- Task brief: A faithful copy of each entry below is expected, with the images removed.

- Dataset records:
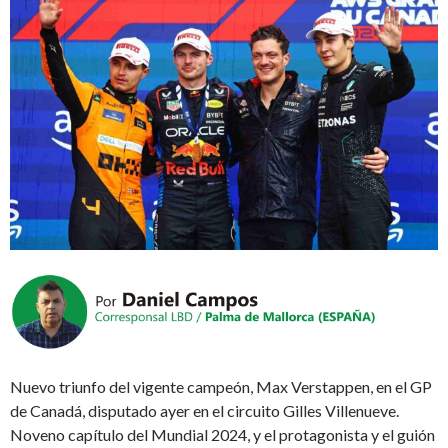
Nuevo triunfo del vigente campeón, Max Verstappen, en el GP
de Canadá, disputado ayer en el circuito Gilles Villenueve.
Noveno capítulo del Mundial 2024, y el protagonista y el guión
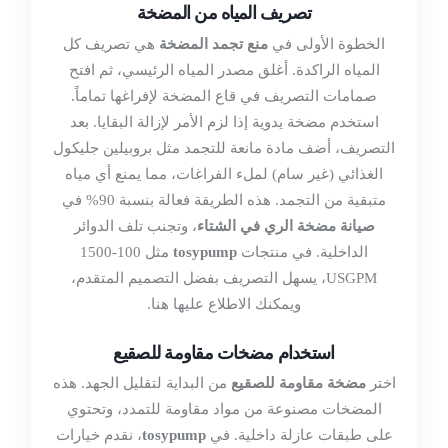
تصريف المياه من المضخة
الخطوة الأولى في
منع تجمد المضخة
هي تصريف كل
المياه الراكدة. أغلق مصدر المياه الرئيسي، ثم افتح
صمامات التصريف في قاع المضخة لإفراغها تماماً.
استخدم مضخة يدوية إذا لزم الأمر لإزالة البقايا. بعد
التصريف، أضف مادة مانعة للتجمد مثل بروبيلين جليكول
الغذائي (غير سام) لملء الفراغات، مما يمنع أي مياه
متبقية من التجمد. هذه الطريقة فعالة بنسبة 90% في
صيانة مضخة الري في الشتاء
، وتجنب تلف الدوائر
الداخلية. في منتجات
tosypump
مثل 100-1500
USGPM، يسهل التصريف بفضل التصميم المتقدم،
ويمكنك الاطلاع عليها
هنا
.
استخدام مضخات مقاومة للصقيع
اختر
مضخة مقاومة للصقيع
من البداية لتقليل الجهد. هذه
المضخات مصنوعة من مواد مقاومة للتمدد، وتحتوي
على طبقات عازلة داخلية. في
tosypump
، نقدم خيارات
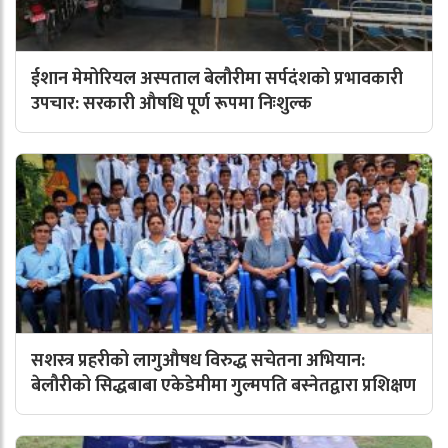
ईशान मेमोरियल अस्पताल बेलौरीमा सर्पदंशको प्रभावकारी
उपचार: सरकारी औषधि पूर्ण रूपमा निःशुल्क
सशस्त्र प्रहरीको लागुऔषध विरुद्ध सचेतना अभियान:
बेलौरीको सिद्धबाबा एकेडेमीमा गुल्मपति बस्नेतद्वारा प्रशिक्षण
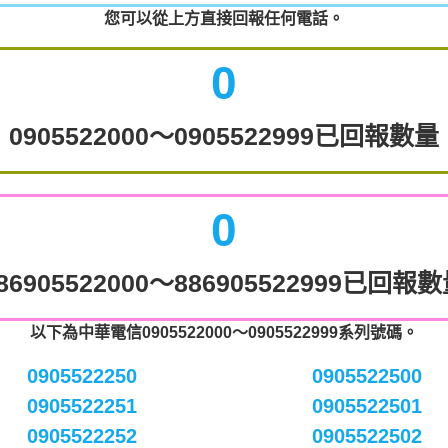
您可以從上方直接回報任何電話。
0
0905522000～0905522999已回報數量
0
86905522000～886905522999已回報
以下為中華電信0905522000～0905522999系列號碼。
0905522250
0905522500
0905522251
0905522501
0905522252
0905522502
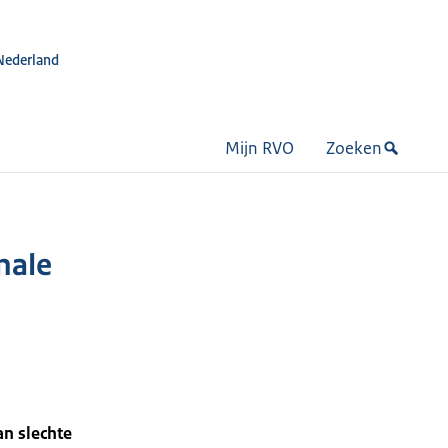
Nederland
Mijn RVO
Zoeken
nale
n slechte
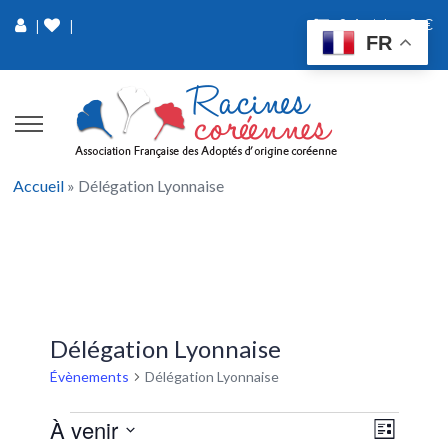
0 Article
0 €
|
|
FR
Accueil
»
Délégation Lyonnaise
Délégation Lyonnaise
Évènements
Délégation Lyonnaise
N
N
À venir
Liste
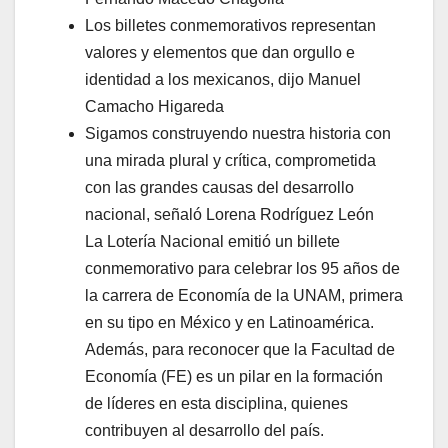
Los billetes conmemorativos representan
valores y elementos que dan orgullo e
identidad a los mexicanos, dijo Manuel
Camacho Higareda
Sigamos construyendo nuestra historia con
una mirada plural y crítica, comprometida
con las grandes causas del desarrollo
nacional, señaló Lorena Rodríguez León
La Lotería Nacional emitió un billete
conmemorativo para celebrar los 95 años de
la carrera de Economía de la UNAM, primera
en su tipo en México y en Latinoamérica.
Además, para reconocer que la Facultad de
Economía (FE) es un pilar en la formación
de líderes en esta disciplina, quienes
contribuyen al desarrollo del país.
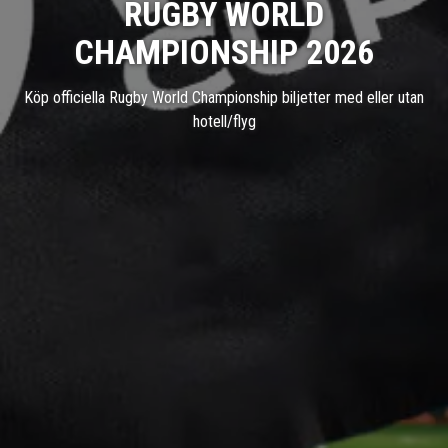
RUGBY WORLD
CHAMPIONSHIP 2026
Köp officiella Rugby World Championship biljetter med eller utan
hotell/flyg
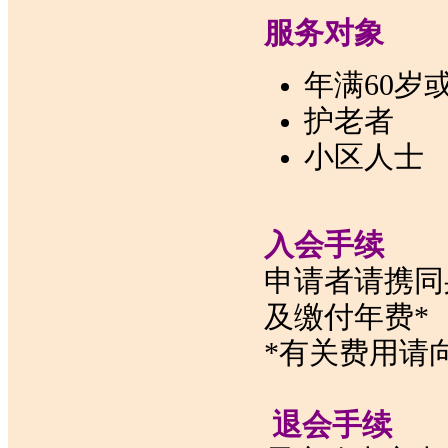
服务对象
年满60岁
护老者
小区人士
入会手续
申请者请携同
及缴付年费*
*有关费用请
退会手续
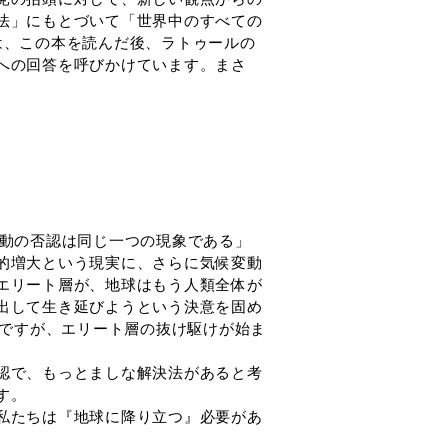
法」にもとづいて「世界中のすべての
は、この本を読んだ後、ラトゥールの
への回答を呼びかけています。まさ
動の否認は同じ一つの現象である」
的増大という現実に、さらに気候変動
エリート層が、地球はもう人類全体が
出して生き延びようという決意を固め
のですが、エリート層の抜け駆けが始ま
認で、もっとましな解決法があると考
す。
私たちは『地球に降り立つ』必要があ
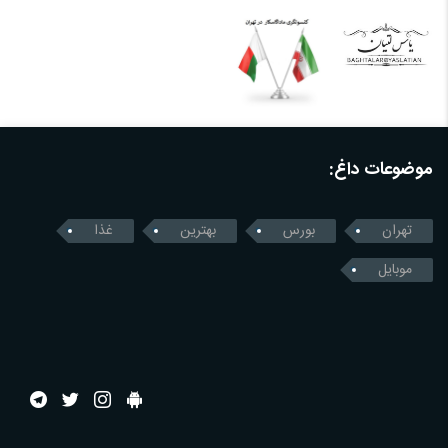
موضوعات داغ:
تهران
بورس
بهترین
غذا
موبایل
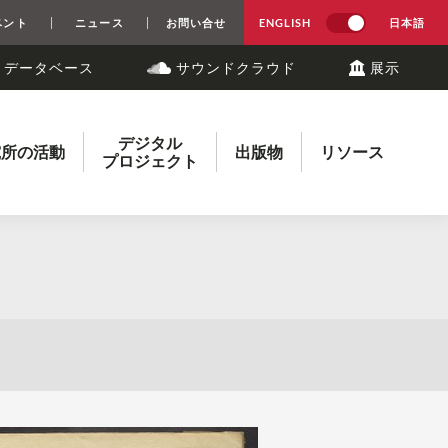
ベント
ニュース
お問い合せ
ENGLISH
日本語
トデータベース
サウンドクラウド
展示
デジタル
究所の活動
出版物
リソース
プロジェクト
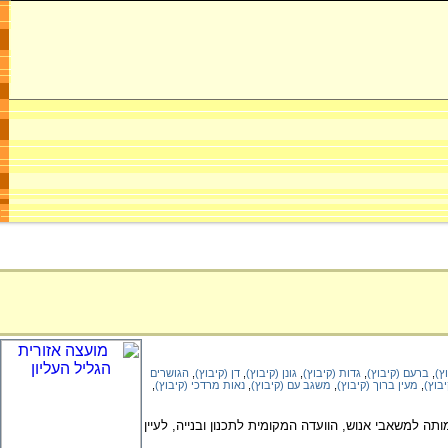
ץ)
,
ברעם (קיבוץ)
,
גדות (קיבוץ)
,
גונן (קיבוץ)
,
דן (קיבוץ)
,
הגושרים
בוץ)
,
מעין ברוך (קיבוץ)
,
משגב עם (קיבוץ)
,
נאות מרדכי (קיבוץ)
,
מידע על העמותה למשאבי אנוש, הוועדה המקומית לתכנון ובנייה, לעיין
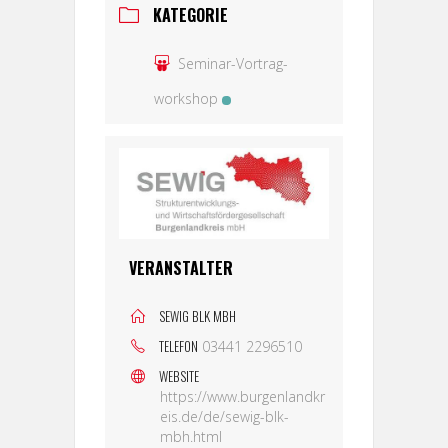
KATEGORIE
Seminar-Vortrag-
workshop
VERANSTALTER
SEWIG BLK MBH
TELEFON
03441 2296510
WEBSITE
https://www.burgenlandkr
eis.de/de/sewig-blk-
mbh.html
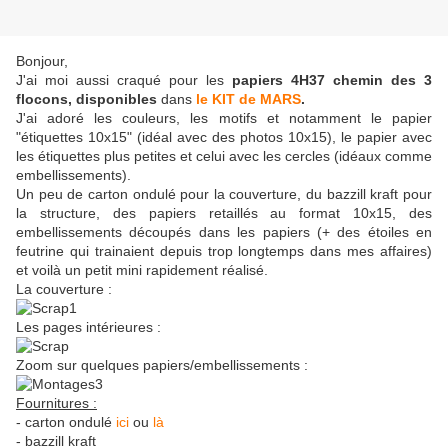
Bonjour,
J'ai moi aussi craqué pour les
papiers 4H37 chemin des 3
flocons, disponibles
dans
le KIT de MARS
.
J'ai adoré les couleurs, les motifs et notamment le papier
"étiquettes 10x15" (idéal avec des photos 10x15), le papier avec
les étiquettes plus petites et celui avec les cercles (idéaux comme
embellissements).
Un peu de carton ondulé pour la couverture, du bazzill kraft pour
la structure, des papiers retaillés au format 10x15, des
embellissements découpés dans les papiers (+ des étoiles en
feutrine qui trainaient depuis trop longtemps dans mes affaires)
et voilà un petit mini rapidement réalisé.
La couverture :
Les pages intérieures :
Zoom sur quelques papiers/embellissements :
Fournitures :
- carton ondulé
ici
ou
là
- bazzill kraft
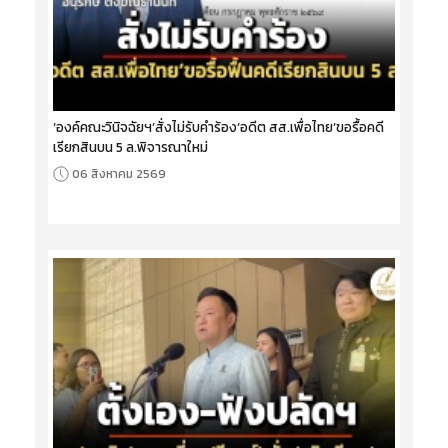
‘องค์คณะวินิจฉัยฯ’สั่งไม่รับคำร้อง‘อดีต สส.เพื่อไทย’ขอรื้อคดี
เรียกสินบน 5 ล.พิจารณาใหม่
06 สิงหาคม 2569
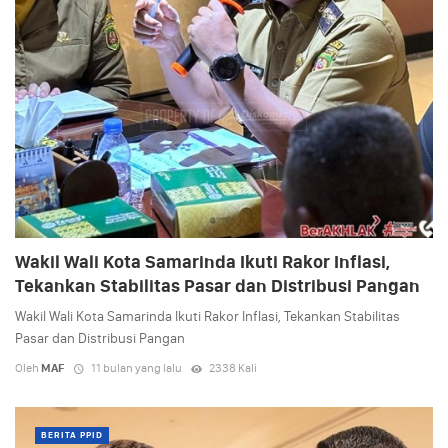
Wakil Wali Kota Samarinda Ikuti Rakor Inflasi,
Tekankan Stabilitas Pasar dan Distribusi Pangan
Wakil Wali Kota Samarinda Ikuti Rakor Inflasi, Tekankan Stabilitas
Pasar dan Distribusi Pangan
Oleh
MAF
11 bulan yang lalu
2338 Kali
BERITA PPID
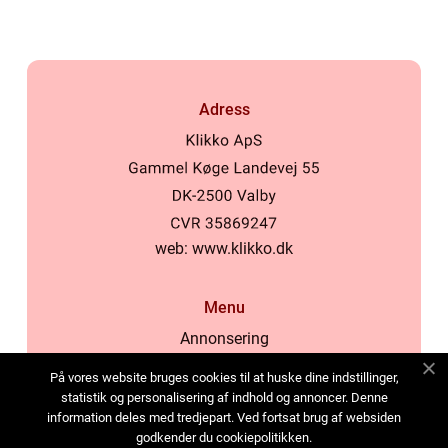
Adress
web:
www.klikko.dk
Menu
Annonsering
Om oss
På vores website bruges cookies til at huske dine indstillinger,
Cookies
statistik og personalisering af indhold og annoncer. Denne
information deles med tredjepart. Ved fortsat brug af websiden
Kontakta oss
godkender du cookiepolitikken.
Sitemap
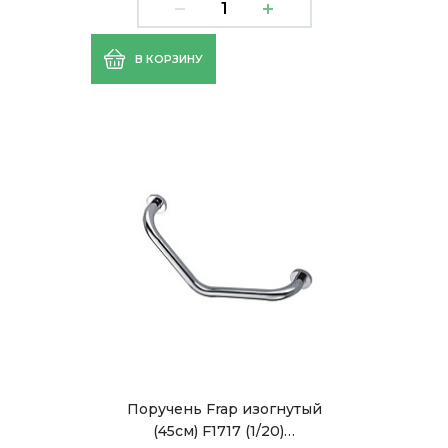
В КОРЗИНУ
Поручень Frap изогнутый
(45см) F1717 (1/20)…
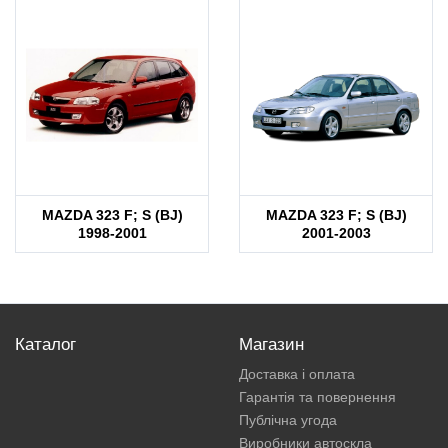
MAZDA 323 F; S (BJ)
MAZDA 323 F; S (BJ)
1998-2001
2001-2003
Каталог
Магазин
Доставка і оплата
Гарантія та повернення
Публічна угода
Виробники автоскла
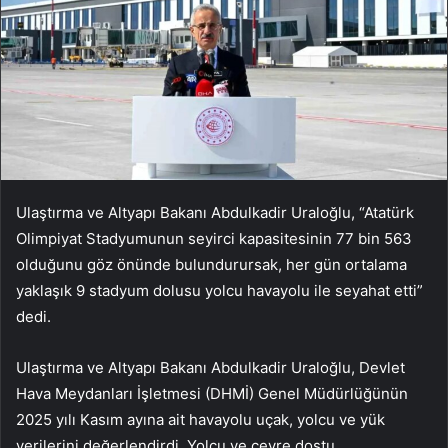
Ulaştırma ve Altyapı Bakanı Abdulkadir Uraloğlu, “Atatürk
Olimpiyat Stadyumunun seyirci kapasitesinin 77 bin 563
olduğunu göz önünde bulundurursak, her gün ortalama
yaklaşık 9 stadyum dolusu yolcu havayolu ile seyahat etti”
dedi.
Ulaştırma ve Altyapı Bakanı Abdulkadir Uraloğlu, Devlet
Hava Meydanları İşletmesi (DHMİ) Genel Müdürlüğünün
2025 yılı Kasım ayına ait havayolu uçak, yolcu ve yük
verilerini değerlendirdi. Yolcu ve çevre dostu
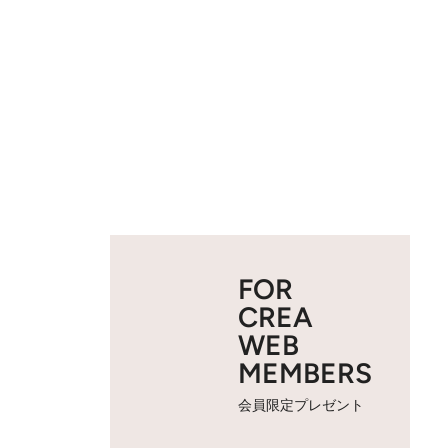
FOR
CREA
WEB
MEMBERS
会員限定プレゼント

- Reply to the task:
Nuevo triunfo del vigente campeón, Max Verstappen, en el GP
de Canadá, disputado ayer en el circuito Gilles Villenueve.
Noveno capítulo del Mundial 2024, y el protagonista y el guión
تصريف المياه من المضخة
الخطوة الأولى في
منع تجمد المضخة
هي تصريف كل
المياه الراكدة. أغلق مصدر المياه الرئيسي، ثم افتح
صمامات التصريف في قاع المضخة لإفراغها تماماً.
استخدم مضخة يدوية إذا لزم الأمر لإزالة البقايا. بعد
التصريف، أضف مادة مانعة للتجمد مثل بروبيلين جليكول
الغذائي (غير سام) لملء الفراغات، مما يمنع أي مياه
متبقية من التجمد. هذه الطريقة فعالة بنسبة 90% في
صيانة مضخة الري في الشتاء
، وتجنب تلف الدوائر
الداخلية. في منتجات
tosypump
مثل 100-1500
USGPM، يسهل التصريف بفضل التصميم المتقدم،
ويمكنك الاطلاع عليها
هنا
.
استخدام مضخات مقاومة للصقيع
اختر
مضخة مقاومة للصقيع
من البداية لتقليل الجهد. هذه
المضخات مصنوعة من مواد مقاومة للتمدد، وتحتوي
على طبقات عازلة داخلية. في
tosypump
، نقدم خيارات
ईशान मेमोरियल अस्पताल बेलौरीमा सर्पदंशको प्रभावकारी
उपचार: सरकारी औषधि पूर्ण रूपमा निःशुल्क
सशस्त्र प्रहरीको लागुऔषध विरुद्ध सचेतना अभियान:
बेलौरीको सिद्धबाबा एकेडेमीमा गुल्मपति बस्नेतद्वारा प्रशिक्षण
您可以從上方直接回報任何電話。
0
0905522000～0905522999已回報數量
0
86905522000～886905522999已回報
以下為中華電信0905522000～0905522999系列號碼。
0905522250
0905522500
0905522251
0905522501
0905522252
0905522502
Nederland
Mijn RVO
Zoeken
nale
n slechte
0 Article
0 €
|
|
FR
Accueil
»
Délégation Lyonnaise
Délégation Lyonnaise
Évènements
Délégation Lyonnaise
N
N
À venir
Liste
Los billetes conmemorativos representan
valores y elementos que dan orgullo e
identidad a los mexicanos, dijo Manuel
Camacho Higareda
Sigamos construyendo nuestra historia con
una mirada plural y crítica, comprometida
con las grandes causas del desarrollo
nacional, señaló Lorena Rodríguez León
La Lotería Nacional emitió un billete
conmemorativo para celebrar los 95 años de
la carrera de Economía de la UNAM, primera
en su tipo en México y en Latinoamérica.
Además, para reconocer que la Facultad de
Economía (FE) es un pilar en la formación
de líderes en esta disciplina, quienes
contribuyen al desarrollo del país.
RUGBY WORLD
CHAMPIONSHIP 2026
Köp officiella Rugby World Championship biljetter med eller utan
hotell/flyg
服务对象
年满60岁
护老者
小区人士
入会手续
申请者请携同
及缴付年费*
*有关费用请
退会手续
法」にもとづいて「世界中のすべての
は、この本を読んだ後、ラトゥールの
への回答を呼びかけています。まさ
動の否認は同じ一つの現象である」
的増大という現実に、さらに気候変動
エリート層が、地球はもう人類全体が
出して生き延びようという決意を固め
のですが、エリート層の抜け駆けが始ま
認で、もっとましな解決法があると考
す。
私たちは『地球に降り立つ』必要があ
موضوعات داغ:
تهران
بورس
بهترین
غذا
موبایل
ベント
ニュース
お問い合せ
ENGLISH
日本語
トデータベース
サウンドクラウド
展示
デジタル
究所の活動
出版物
リソース
プロジェクト
ץ)
,
ברעם (קיבוץ)
,
גדות (קיבוץ)
,
גונן (קיבוץ)
,
דן (קיבוץ)
,
הגושרים
בוץ)
,
מעין ברוך (קיבוץ)
,
משגב עם (קיבוץ)
,
נאות מרדכי (קיבוץ)
,
מידע על העמותה למשאבי אנוש, הוועדה המקומית לתכנון ובנייה, לעיין
KATEGORIE
Seminar-Vortrag-
workshop
VERANSTALTER
SEWIG BLK MBH
TELEFON
03441 2296510
WEBSITE
https://www.burgenlandkr
eis.de/de/sewig-blk-
mbh.html
Bonjour,
J'ai moi aussi craqué pour les
papiers 4H37 chemin des 3
flocons, disponibles
dans
le KIT de MARS
.
J'ai adoré les couleurs, les motifs et notamment le papier
"étiquettes 10x15" (idéal avec des photos 10x15), le papier avec
les étiquettes plus petites et celui avec les cercles (idéaux comme
embellissements).
Un peu de carton ondulé pour la couverture, du bazzill kraft pour
la structure, des papiers retaillés au format 10x15, des
embellissements découpés dans les papiers (+ des étoiles en
feutrine qui trainaient depuis trop longtemps dans mes affaires)
et voilà un petit mini rapidement réalisé.
La couverture :
Les pages intérieures :
Zoom sur quelques papiers/embellissements :
Fournitures :
- carton ondulé
ici
ou
là
- bazzill kraft
‘องค์คณะวินิจฉัยฯ’สั่งไม่รับคำร้อง‘อดีต สส.เพื่อไทย’ขอรื้อคดี
เรียกสินบน 5 ล.พิจารณาใหม่
06 สิงหาคม 2569
Wakil Wali Kota Samarinda Ikuti Rakor Inflasi,
Tekankan Stabilitas Pasar dan Distribusi Pangan
Wakil Wali Kota Samarinda Ikuti Rakor Inflasi, Tekankan Stabilitas
Pasar dan Distribusi Pangan
Oleh
MAF
11 bulan yang lalu
2338 Kali
BERITA PPID
Adress
web:
www.klikko.dk
Menu
Annonsering
Om oss
På vores website bruges cookies til at huske dine indstillinger,
Cookies
statistik og personalisering af indhold og annoncer. Denne
information deles med tredjepart. Ved fortsat brug af websiden
Kontakta oss
godkender du cookiepolitikken.
Sitemap
В КОРЗИНУ
Поручень Frap изогнутый
(45см) F1717 (1/20)…
MAZDA 323 F; S (BJ)
MAZDA 323 F; S (BJ)
1998-2001
2001-2003
Каталог
Магазин
Доставка і оплата
Гарантія та повернення
Публічна угода
Виробники автоскла
Ulaştırma ve Altyapı Bakanı Abdulkadir Uraloğlu, “Atatürk
Olimpiyat Stadyumunun seyirci kapasitesinin 77 bin 563
olduğunu göz önünde bulundurursak, her gün ortalama
yaklaşık 9 stadyum dolusu yolcu havayolu ile seyahat etti”
dedi.
Ulaştırma ve Altyapı Bakanı Abdulkadir Uraloğlu, Devlet
Hava Meydanları İşletmesi (DHMİ) Genel Müdürlüğünün
2025 yılı Kasım ayına ait havayolu uçak, yolcu ve yük
verilerini değerlendirdi. Yolcu ve çevre dostu
FOR
CREA
WEB
MEMBERS
会員限定プレゼント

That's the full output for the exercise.